It was in stark contrast to the journey The One With The Common Sense and I had endured to get to Uyuni from the Argentinian border.
After numerous long bus rides, we relished the prospect of taking a leisurely train.
Having settled into the carriage´s comfortable seats, we sat back to enjoy the views as the train wound its way north.
However, it soon turned into an eight-hour ordeal, thanks to a group of Aussie girls.
All in their mid-twenties, they acted more like a bunch of 13-year-olds as they talked - or should that be yelled - the most vacuous tripe at each other.
If that wasn´t bad enough, they insisted on singing along to the train´s entertainment system which was blaring out "classics" such as Lady in Red, Don´t Wanna Miss a Thing and I´m Never Gonna Dance Again.
Eyes throughout the carriage were raised to the heavens as their incessant chatter increased in volume the first time they had a sniff of beer.

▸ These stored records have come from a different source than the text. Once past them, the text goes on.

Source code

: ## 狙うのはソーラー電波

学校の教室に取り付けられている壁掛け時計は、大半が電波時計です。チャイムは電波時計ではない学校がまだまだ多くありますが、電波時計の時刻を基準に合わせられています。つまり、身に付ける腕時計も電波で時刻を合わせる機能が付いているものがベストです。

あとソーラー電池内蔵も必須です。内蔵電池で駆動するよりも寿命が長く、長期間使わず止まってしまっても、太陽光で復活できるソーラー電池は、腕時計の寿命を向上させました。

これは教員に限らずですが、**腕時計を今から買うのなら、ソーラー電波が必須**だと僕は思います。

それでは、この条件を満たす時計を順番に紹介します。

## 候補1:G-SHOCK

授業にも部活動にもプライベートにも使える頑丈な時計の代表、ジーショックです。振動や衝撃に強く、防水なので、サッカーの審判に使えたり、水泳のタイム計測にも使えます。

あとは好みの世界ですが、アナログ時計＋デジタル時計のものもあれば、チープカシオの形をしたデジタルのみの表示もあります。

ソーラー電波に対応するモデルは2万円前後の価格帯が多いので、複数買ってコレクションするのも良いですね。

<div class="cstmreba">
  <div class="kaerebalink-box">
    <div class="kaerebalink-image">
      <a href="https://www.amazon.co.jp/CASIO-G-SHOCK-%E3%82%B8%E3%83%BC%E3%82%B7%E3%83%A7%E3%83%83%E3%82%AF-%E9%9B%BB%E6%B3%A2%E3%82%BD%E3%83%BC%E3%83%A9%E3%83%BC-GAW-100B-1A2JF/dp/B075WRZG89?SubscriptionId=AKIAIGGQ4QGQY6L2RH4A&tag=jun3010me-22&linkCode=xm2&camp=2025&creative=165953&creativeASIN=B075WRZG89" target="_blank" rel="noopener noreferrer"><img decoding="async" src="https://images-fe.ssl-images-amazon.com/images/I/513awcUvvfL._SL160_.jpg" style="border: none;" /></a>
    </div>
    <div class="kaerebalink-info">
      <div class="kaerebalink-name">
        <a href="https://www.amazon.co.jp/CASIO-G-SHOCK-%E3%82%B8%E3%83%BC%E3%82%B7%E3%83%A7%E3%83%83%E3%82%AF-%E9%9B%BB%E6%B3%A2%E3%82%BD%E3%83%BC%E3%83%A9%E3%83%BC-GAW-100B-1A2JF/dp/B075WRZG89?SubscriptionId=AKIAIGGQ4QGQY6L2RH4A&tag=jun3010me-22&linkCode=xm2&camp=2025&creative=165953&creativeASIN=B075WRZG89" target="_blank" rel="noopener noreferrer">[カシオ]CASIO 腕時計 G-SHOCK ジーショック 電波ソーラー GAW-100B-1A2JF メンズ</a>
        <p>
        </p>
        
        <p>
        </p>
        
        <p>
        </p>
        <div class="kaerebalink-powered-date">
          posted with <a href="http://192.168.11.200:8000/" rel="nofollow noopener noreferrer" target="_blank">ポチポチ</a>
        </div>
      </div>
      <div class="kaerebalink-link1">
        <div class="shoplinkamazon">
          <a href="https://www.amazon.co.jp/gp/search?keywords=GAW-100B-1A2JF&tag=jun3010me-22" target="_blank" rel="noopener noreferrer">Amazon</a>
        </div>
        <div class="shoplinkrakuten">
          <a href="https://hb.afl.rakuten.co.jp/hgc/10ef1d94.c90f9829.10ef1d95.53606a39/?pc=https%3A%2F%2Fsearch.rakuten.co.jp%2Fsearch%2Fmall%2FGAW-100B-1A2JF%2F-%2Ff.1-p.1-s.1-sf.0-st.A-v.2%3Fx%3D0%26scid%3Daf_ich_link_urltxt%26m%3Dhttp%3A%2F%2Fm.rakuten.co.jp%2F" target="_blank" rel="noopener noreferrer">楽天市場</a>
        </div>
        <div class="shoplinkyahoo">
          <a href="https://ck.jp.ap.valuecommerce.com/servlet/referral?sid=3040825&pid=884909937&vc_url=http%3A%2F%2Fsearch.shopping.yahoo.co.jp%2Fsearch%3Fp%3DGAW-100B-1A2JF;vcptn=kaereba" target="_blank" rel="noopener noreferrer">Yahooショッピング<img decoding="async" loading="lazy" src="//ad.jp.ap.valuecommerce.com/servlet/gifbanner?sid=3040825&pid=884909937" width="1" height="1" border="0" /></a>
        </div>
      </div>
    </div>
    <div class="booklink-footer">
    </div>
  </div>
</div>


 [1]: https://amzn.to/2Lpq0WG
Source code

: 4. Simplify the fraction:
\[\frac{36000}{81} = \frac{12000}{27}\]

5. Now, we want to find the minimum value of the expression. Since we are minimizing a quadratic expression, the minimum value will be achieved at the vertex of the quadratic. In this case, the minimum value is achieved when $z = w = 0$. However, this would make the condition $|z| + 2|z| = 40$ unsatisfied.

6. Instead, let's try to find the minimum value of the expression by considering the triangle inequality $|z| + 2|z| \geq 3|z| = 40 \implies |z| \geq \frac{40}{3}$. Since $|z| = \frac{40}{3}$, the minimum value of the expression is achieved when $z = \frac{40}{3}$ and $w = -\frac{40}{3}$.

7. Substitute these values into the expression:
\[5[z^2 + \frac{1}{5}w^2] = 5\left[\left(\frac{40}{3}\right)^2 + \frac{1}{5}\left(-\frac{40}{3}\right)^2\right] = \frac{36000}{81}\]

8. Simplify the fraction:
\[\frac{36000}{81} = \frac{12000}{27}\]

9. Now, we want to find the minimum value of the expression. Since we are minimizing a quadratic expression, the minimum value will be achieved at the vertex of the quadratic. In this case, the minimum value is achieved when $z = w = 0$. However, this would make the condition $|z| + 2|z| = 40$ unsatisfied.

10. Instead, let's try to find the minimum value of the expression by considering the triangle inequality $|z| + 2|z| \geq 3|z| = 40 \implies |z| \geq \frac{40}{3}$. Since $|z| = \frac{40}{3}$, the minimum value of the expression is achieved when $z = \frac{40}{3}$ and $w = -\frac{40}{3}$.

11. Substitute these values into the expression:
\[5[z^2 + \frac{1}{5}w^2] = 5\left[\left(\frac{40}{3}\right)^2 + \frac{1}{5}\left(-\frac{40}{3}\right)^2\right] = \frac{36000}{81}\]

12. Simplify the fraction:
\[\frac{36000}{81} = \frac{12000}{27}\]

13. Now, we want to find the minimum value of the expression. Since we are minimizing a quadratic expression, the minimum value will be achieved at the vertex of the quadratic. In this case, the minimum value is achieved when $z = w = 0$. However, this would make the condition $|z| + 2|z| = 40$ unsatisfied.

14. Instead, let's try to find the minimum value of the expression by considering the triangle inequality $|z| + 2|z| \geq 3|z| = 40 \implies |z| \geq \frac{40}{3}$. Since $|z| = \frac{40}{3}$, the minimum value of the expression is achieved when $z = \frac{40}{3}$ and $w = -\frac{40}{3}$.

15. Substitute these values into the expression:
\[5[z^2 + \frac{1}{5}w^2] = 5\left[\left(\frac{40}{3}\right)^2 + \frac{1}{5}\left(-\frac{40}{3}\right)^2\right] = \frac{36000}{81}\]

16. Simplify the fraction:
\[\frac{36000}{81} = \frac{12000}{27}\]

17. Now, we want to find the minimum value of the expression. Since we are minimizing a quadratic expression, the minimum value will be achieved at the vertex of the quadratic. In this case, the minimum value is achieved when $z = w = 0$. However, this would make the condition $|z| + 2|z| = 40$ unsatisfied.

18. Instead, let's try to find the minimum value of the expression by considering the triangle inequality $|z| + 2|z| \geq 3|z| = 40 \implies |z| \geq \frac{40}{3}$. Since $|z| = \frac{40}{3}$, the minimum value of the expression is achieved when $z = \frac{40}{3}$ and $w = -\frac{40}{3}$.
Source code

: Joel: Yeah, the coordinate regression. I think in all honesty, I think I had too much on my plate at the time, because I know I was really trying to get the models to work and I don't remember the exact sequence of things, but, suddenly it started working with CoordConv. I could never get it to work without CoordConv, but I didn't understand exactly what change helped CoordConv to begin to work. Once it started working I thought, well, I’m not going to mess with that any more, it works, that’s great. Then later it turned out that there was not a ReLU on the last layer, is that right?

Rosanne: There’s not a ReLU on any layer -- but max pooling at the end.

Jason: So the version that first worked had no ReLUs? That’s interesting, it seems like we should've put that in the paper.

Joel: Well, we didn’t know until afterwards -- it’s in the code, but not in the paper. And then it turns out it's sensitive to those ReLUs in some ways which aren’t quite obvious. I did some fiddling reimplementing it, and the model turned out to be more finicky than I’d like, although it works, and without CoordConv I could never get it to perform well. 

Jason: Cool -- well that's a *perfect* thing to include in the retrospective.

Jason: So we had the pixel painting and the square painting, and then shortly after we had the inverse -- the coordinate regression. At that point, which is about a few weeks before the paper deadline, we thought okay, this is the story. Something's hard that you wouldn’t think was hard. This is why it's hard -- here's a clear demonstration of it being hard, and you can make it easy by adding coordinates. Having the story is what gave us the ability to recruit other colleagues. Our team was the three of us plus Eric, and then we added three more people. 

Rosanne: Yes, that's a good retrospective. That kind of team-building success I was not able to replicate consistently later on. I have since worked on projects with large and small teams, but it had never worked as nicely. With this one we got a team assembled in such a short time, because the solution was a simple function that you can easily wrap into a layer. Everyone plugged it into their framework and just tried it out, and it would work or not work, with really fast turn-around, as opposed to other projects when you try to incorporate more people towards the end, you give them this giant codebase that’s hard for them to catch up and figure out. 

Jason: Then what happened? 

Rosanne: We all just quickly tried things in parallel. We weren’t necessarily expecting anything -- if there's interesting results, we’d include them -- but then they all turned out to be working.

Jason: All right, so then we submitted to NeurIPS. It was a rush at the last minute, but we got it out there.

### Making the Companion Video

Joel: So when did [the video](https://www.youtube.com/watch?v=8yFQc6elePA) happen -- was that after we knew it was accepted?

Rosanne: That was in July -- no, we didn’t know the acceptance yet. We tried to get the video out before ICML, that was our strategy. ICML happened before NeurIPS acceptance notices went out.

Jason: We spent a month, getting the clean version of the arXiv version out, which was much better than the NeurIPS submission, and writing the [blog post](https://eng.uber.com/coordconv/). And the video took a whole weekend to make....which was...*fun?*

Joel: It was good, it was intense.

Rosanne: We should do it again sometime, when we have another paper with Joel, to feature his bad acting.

To make matters worse the rail company used 30 seconds of What a Wonderful World or Love Is In The Air on their adverts every five minutes.
I´ve never been a victim of torture but I imagine the experience was something akin to waterboarding.
Even my iPod could not drown it all out and our only escape was to the sanctuary of the dining car for an hour.
I was just glad they didn´t end up on our Salar tour, or I may have deliberately brained myself on that gas bottle.